═════ Information supplied ═════

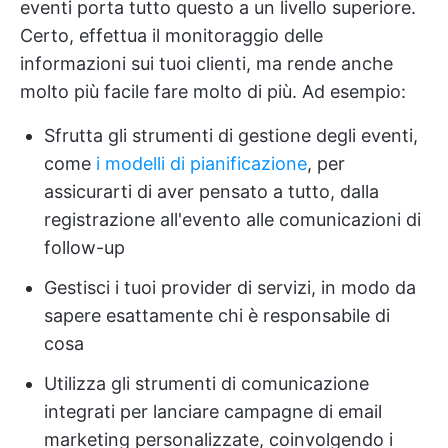
eventi porta tutto questo a un livello superiore.
Certo, effettua il monitoraggio delle
informazioni sui tuoi clienti, ma rende anche
molto più facile fare molto di più. Ad esempio:
Sfrutta gli strumenti di gestione degli eventi,
come
i modelli di pianificazione
, per
assicurarti di aver pensato a tutto, dalla
registrazione all'evento alle comunicazioni di
follow-up
Gestisci i tuoi provider di servizi, in modo da
sapere esattamente chi è responsabile di
cosa
Utilizza gli strumenti di comunicazione
integrati per lanciare campagne di email
marketing personalizzate, coinvolgendo i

═════

Work to complete
Reproduce the material above word for word and line for line, leaving out the picture.

Answer space
eventi porta tutto questo a un livello superiore.
Certo, effettua il monitoraggio delle
informazioni sui tuoi clienti, ma rende anche
molto più facile fare molto di più. Ad esempio:
Sfrutta gli strumenti di gestione degli eventi,
come
i modelli di pianificazione
, per
assicurarti di aver pensato a tutto, dalla
registrazione all'evento alle comunicazioni di
follow-up
Gestisci i tuoi provider di servizi, in modo da
sapere esattamente chi è responsabile di
cosa
Utilizza gli strumenti di comunicazione
integrati per lanciare campagne di email
marketing personalizzate, coinvolgendo i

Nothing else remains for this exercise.